Extract
+++++

SAML for Chrome OS login and enrollment

SAML authentication in Chrome OS

By default, authentication for Google accounts is handled by Gaia, Google's externally available account service. When an unauthenticated user visits a Google page, the GAIA login form is shown. This form asks for the user’s e-mail address and GAIA password. When the user submits this form, GAIA verifies that the credentials entered are correct and sets login cookies.

Some enterprises use a more sophisticated model where authentication is handled by a third-party IdP (identity provider). GAIA supports this model via the industry-standard SAML protocol. A domain can be configured to use SAML authentication.

Obtaining the user’s password

Chrome OS needs to know the user's password entered during login to

  • encrypt the user’s data stored on the disk drive,
  • protect the lock screen and to
  • enable offline login when there is no network accessibility.

The problem with SAML is that the password is not entered on a Chrome OS system dialog directly, but inside a webview hosted by the IdP. While the OS has access to the HTML, there is no simple, canonical way to get the password as it is unclear in general which form fields contain the data.

+++++

Continue the article on SAML login for Chrome OS, picking up right after its final sentence.

Records from a collection
+++++

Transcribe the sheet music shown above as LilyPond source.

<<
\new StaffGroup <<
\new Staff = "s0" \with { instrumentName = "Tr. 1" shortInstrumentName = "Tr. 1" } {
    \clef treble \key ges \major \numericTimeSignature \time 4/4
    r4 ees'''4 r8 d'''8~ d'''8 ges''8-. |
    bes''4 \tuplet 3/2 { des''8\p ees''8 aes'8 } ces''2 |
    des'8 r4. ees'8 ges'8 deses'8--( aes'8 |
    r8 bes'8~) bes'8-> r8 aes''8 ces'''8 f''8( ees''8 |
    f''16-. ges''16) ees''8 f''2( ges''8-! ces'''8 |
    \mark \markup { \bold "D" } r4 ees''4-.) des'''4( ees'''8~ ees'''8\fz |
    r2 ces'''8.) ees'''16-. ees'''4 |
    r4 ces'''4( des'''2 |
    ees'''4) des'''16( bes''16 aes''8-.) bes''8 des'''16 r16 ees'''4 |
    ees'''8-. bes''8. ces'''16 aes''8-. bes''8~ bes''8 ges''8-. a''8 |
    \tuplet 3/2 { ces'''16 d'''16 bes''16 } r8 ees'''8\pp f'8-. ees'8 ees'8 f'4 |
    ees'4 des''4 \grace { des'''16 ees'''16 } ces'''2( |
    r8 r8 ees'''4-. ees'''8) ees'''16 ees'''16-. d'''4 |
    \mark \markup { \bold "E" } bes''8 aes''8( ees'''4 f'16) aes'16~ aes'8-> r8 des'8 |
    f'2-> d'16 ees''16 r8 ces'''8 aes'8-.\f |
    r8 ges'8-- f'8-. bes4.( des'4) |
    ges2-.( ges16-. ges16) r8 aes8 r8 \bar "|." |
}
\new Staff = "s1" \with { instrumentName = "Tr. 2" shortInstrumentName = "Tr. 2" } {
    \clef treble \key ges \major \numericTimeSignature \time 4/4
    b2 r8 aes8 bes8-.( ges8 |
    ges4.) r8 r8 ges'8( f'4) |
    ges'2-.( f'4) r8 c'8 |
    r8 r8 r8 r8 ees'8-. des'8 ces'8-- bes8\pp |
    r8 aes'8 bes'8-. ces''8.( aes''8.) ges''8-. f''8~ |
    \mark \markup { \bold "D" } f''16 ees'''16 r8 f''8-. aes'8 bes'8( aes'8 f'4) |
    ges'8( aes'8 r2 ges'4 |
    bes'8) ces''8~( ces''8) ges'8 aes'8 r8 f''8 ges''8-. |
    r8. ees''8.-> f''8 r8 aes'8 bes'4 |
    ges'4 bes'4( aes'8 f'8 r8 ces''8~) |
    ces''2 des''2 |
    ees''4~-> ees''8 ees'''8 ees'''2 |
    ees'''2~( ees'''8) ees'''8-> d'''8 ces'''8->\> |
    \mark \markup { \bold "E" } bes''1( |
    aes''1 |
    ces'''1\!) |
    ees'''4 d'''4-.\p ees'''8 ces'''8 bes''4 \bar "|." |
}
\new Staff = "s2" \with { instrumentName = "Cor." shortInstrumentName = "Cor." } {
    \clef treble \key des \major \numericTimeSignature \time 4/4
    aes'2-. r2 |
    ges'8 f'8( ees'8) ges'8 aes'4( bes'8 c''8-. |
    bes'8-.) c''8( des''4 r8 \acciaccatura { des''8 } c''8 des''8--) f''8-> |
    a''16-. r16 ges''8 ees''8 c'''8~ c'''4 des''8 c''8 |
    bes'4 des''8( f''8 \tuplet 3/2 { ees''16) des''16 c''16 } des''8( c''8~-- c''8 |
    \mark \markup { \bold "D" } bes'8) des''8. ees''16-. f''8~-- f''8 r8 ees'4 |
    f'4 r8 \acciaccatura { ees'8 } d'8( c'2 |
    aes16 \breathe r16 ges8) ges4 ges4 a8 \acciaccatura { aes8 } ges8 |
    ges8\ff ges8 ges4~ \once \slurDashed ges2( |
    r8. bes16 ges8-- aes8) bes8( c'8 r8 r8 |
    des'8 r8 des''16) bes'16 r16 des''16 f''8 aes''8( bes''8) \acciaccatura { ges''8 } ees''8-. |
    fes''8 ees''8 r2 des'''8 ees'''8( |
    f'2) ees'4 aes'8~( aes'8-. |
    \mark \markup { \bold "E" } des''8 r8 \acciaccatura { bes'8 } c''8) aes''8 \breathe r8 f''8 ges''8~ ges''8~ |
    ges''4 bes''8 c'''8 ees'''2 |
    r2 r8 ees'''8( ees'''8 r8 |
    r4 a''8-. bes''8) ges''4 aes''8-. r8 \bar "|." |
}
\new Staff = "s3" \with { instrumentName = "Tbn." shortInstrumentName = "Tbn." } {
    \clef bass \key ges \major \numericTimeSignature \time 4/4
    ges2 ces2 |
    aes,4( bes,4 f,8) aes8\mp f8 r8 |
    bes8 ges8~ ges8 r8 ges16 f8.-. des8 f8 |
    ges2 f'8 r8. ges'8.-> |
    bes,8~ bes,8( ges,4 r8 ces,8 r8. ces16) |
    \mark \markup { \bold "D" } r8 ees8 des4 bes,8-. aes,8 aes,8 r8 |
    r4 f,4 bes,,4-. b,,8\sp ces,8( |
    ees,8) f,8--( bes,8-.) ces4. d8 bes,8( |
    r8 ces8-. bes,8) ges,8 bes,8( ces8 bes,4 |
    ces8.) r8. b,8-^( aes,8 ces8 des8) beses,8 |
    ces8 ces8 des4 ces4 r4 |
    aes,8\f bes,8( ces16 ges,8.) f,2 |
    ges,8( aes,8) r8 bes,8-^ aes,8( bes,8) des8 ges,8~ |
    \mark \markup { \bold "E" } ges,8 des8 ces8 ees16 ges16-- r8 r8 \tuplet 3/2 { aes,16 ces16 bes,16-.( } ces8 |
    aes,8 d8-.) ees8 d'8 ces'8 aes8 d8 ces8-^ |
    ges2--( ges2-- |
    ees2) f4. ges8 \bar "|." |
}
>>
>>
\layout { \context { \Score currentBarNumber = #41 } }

+++++

Response for this exercise
There are two ways to get user's password:

Chrome Credentials Passing API

Google provides a Credentials Passing API that can be implemented by IdPs in Javascript on their SAML pages to pass the required data to Chrome. GAIA uses this API, but any SAML IdP provider could use it as well.

Password scraping

Password scraping is used when the SAML IdP provider does not support the Credentials Passing API.

In this method, the authentication screen injects a content script into the webview that hosts the login process. The content script looks for HTML input fields of type password and copies their contents into an array. The array is updated whenever the contents of a password field changes. Scraped passwords are sent to a background page that accumulates them. This way, the password can be captured even if the login flow spans multiple redirects to different HTML pages.

At the end of the login flow, the array of scraped passwords is retrieved from the background page. Three cases are possible:

  1. No password has been scraped. This will happen if the content script fails to locate the password in the HTML pages served by the IdP or if the IdP does not use traditional passwords at all.
  2. Exactly one password was scraped. Most likely, this is the user’s password used for authentication.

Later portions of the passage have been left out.